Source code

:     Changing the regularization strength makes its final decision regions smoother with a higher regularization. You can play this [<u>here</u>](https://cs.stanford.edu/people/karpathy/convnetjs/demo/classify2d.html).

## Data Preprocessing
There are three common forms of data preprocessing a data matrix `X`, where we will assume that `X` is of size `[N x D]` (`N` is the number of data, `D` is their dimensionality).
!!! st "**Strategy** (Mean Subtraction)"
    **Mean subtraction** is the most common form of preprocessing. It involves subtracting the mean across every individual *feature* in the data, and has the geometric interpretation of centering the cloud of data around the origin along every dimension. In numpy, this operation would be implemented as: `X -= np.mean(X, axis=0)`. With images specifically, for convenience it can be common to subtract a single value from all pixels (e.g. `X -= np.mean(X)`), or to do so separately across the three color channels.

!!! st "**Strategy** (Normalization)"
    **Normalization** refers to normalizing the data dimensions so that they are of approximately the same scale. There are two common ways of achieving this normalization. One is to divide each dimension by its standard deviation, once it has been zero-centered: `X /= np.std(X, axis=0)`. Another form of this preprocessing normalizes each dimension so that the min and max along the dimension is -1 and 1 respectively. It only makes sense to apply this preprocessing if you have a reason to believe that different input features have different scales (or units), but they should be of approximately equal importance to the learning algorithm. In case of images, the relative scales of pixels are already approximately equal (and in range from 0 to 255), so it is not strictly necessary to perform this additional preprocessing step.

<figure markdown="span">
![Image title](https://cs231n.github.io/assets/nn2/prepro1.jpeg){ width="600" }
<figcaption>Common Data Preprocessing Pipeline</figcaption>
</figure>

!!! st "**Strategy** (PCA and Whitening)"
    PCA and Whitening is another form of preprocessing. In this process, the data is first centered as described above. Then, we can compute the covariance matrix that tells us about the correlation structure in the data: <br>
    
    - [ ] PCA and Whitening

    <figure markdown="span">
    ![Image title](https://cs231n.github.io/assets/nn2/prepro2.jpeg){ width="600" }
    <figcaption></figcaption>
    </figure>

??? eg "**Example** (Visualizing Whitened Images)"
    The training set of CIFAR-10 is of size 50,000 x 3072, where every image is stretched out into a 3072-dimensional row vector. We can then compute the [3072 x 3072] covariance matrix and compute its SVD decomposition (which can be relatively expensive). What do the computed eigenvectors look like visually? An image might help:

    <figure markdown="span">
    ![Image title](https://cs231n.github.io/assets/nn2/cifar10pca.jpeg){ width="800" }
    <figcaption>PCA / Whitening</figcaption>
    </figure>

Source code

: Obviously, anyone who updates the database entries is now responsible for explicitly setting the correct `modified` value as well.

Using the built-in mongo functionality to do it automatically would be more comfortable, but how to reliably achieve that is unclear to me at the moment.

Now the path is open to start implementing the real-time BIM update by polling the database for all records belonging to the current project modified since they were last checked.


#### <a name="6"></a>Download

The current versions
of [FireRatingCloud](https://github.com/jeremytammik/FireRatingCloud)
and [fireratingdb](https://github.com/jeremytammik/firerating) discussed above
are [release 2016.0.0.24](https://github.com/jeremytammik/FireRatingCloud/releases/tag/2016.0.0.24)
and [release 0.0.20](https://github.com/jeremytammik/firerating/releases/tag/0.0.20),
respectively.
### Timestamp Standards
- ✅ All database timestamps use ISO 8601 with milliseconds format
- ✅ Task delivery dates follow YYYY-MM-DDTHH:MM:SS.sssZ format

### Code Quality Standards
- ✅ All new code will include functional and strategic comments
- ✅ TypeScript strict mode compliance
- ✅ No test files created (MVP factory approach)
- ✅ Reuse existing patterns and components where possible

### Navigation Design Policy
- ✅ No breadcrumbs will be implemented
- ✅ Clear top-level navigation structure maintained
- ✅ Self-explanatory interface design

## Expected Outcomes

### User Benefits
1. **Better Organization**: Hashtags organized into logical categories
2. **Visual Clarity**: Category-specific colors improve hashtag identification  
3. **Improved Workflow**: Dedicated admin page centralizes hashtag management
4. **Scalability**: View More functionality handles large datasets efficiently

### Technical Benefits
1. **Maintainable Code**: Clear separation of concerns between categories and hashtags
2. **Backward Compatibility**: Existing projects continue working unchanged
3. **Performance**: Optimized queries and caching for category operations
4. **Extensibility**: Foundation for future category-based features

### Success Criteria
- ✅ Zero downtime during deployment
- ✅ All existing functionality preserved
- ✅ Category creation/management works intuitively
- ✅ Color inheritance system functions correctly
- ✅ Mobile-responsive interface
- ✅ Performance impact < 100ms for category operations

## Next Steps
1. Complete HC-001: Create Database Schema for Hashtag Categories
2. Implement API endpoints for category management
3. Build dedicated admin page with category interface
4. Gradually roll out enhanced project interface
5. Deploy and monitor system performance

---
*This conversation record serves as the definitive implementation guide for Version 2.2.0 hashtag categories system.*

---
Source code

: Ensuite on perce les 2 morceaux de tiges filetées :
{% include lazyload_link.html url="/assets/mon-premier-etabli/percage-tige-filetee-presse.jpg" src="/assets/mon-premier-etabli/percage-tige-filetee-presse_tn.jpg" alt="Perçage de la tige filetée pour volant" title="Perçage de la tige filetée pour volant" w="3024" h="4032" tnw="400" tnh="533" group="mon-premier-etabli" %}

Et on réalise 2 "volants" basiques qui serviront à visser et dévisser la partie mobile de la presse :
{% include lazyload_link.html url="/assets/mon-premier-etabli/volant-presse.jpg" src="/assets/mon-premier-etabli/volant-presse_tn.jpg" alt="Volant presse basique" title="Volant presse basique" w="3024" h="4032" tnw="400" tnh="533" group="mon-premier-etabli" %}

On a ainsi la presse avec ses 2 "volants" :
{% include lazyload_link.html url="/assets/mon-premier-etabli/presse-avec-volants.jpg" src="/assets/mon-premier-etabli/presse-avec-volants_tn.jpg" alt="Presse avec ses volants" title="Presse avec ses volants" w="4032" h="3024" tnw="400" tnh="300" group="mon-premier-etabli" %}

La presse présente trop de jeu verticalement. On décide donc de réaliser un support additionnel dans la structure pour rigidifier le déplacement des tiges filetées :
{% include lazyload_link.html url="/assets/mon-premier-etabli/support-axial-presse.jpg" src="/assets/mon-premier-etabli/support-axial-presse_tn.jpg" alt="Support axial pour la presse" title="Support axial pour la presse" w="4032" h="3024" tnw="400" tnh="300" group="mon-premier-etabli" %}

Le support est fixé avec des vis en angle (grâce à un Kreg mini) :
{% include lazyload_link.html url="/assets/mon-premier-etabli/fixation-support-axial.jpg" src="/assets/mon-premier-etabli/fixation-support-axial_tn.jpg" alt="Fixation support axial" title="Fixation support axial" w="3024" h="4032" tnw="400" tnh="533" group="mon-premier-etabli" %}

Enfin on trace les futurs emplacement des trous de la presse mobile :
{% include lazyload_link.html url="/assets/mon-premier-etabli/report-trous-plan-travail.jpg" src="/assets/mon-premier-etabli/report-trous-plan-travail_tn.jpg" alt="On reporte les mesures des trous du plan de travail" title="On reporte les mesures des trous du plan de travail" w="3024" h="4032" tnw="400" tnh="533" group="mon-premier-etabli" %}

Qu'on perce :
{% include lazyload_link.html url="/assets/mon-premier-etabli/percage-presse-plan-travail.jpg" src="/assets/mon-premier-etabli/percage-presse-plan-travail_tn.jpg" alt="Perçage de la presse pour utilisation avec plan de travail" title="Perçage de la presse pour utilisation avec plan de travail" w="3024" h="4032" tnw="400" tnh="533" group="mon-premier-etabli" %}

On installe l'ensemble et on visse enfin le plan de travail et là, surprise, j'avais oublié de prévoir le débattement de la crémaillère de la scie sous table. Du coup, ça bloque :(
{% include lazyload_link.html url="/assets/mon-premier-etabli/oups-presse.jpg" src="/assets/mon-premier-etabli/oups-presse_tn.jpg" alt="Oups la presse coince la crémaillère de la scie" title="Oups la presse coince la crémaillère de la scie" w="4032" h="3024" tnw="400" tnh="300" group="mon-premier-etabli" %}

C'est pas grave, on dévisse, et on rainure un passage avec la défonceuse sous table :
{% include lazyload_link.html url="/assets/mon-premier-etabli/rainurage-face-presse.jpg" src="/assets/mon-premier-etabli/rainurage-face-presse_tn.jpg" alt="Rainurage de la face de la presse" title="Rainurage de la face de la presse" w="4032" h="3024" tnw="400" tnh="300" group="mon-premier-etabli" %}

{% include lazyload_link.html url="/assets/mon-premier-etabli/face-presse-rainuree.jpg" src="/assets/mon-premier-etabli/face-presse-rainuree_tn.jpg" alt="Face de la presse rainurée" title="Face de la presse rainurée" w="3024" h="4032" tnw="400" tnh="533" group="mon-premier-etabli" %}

JOB ITEM =>
Place everything from the start of the items down to the line containing "three color channels.", inclusive, into a Markdown table with the columns Row and Line, one non-blank line per row. Number the rows in Row, and leave out blank lines.

RESPONSE BOX =>
| Row | Line |
|---|---|
| 1 | Source code |
| 2 | :     Changing the regularization strength makes its final decision regions smoother with a higher regularization. You can play this [<u>here</u>](https://cs.stanford.edu/people/karpathy/convnetjs/demo/classify2d.html). |
| 3 | ## Data Preprocessing |
| 4 | There are three common forms of data preprocessing a data matrix `X`, where we will assume that `X` is of size `[N x D]` (`N` is the number of data, `D` is their dimensionality). |
| 5 | !!! st "**Strategy** (Mean Subtraction)" |
| 6 |     **Mean subtraction** is the most common form of preprocessing. It involves subtracting the mean across every individual *feature* in the data, and has the geometric interpretation of centering the cloud of data around the origin along every dimension. In numpy, this operation would be implemented as: `X -= np.mean(X, axis=0)`. With images specifically, for convenience it can be common to subtract a single value from all pixels (e.g. `X -= np.mean(X)`), or to do so separately across the three color channels. |